Artificial neural network application in gross domestic product forecasting: an Indonesia case
By: Liliana and Togar Alam Napitupulu
Abstract: Gross Domestic Product (GDP) is a benchmark for
economic production conditions of a country. Estimates of
economic growth in the coming year in a country has important
roles, among others as a benchmark in determining business
plans for business entities, and the basis for devising government
fiscal policy. Artificial Neural Network (ANN) has been
increasingly recognized as a good forecasting tool in various
fields. Its nature that can mimic the workings of the human brain
makes it flexible for non-linear and non-parametric data. GDP
growth forecasting techniques using ANN has been widely used in
various countries, such as the United States, Canada, Germany,
Austria, Iran, China, Japan and others.
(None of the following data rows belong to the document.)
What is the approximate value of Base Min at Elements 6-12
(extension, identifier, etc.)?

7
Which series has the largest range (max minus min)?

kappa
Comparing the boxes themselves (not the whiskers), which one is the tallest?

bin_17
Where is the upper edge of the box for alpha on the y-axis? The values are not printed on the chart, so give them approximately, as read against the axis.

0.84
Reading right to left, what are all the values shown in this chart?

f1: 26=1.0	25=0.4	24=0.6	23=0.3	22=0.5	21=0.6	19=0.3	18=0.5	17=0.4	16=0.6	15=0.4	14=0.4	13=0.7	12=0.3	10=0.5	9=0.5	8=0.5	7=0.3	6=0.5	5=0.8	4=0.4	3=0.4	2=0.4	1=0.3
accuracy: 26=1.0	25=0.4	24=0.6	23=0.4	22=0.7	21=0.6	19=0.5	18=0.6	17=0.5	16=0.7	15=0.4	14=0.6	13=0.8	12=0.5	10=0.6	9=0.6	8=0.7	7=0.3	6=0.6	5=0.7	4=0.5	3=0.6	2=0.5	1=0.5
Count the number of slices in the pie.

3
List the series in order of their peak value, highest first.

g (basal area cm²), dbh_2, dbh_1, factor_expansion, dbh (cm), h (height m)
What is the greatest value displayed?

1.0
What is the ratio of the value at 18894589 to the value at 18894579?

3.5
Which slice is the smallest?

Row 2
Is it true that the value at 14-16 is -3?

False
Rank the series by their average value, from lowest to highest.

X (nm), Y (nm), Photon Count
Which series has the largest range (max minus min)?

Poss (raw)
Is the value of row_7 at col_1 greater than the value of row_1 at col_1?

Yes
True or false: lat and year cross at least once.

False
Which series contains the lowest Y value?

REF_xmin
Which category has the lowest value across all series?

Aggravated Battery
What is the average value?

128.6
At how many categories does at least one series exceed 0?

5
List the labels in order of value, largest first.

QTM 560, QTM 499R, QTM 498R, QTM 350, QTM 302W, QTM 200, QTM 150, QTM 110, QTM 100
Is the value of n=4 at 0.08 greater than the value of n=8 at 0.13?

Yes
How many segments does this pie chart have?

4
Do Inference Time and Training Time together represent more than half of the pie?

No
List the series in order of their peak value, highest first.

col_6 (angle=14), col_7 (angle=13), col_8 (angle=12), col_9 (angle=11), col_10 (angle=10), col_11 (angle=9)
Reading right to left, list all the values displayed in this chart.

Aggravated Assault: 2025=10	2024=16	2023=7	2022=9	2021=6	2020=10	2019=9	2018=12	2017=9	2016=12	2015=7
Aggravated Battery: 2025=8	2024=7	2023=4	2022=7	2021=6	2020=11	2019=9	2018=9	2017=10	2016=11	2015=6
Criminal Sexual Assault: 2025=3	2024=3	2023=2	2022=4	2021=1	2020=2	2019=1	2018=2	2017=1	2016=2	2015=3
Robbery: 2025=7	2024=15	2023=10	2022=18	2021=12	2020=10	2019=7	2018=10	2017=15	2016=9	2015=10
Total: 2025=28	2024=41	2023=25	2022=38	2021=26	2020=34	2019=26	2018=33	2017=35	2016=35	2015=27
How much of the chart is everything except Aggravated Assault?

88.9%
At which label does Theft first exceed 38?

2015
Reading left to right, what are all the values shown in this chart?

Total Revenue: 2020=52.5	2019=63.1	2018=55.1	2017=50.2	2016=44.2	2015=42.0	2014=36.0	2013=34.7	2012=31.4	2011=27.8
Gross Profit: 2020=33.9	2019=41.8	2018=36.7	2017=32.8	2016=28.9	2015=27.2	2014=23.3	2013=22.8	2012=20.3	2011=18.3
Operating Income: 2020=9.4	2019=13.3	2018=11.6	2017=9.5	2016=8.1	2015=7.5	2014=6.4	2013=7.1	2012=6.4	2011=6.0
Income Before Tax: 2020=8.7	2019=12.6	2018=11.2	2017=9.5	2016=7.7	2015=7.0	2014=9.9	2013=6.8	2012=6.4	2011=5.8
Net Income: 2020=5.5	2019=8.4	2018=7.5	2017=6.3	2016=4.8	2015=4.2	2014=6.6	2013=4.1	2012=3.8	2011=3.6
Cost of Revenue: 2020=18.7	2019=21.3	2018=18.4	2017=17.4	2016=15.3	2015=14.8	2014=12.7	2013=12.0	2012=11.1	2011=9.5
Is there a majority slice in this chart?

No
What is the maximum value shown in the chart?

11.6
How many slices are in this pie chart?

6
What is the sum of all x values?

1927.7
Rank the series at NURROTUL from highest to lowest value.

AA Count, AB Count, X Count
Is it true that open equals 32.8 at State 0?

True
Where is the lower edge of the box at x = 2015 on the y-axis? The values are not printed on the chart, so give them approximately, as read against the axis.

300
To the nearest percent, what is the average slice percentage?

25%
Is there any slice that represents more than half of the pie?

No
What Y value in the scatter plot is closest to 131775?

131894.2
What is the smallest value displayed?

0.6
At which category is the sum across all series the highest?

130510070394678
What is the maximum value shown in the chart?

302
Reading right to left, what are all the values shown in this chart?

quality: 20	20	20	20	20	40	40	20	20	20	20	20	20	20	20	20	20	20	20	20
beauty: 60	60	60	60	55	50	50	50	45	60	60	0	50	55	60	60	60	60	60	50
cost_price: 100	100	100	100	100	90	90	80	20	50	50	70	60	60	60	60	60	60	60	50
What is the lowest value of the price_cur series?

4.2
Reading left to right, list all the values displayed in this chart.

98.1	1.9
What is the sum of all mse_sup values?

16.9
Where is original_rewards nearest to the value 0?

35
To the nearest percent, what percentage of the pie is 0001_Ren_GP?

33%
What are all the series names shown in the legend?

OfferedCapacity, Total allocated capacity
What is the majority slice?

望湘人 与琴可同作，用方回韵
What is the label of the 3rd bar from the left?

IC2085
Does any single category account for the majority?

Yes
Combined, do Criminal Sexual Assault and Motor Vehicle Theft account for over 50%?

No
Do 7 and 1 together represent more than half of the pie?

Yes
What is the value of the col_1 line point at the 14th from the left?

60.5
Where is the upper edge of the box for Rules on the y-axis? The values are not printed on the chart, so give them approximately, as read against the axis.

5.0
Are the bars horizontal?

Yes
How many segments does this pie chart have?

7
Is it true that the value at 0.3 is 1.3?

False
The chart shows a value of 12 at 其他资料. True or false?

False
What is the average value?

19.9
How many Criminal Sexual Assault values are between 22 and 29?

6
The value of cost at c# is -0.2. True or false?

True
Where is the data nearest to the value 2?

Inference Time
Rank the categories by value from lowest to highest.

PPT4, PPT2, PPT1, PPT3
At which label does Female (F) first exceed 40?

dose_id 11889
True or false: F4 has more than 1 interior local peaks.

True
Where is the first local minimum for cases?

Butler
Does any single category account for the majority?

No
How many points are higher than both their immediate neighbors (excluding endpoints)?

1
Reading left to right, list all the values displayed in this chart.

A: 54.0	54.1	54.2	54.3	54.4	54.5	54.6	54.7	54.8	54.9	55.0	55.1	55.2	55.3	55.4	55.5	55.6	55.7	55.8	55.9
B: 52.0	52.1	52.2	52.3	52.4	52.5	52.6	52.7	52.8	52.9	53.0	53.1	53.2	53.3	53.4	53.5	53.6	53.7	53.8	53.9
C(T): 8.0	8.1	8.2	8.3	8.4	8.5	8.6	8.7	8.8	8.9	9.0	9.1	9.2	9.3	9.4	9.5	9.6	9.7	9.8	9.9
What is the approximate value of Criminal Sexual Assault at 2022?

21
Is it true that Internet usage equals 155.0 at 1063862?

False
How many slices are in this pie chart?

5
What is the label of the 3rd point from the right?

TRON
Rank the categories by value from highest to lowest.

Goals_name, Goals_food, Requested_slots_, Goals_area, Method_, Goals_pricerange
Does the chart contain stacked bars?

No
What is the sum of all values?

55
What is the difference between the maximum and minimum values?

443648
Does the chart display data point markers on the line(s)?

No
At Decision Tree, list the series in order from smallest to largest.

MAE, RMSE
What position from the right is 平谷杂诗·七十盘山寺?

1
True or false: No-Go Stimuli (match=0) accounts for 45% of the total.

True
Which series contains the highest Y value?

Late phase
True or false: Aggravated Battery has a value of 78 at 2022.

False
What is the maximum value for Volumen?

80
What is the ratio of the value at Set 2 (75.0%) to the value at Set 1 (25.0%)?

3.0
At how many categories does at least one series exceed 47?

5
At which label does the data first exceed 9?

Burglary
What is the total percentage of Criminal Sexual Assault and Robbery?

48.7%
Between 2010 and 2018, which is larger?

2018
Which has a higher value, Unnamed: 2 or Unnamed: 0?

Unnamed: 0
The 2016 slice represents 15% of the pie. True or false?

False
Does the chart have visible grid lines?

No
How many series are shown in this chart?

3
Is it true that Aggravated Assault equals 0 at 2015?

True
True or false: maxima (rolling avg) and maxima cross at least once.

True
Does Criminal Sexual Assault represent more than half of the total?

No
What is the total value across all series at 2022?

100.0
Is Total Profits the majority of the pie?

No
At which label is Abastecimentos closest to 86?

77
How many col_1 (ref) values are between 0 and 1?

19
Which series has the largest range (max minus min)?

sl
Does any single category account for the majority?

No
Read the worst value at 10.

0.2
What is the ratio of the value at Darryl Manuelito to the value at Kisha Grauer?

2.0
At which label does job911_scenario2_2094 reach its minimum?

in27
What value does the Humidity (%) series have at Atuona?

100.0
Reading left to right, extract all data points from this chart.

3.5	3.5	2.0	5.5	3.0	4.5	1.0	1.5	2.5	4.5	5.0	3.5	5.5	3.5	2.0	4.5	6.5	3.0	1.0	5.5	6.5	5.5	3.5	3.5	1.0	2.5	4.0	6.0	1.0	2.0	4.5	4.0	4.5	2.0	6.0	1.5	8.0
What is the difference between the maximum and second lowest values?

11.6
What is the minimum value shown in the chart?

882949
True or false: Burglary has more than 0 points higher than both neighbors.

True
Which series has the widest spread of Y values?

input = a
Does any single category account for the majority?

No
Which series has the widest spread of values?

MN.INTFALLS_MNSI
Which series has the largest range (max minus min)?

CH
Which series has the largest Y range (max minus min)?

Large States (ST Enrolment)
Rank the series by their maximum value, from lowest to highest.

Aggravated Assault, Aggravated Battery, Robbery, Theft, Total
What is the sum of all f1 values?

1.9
In Indonesia, forecasting
of GDP is only done by government institutions, namely National
Planning Board, using macroeconomic model. In this study, ANN
is used as a tool for forecasting GDP growth in Indonesia, using
some variables, such as GDP growth in the two previous periods,
population growth rate, inflation, exchange rate and political
stability and security conditions in Indonesia. Results from this
study indicate that ANN forecasts GDP relatively better than the
one issued by the government. Further study would be to use
ANN to predict other economic indicators.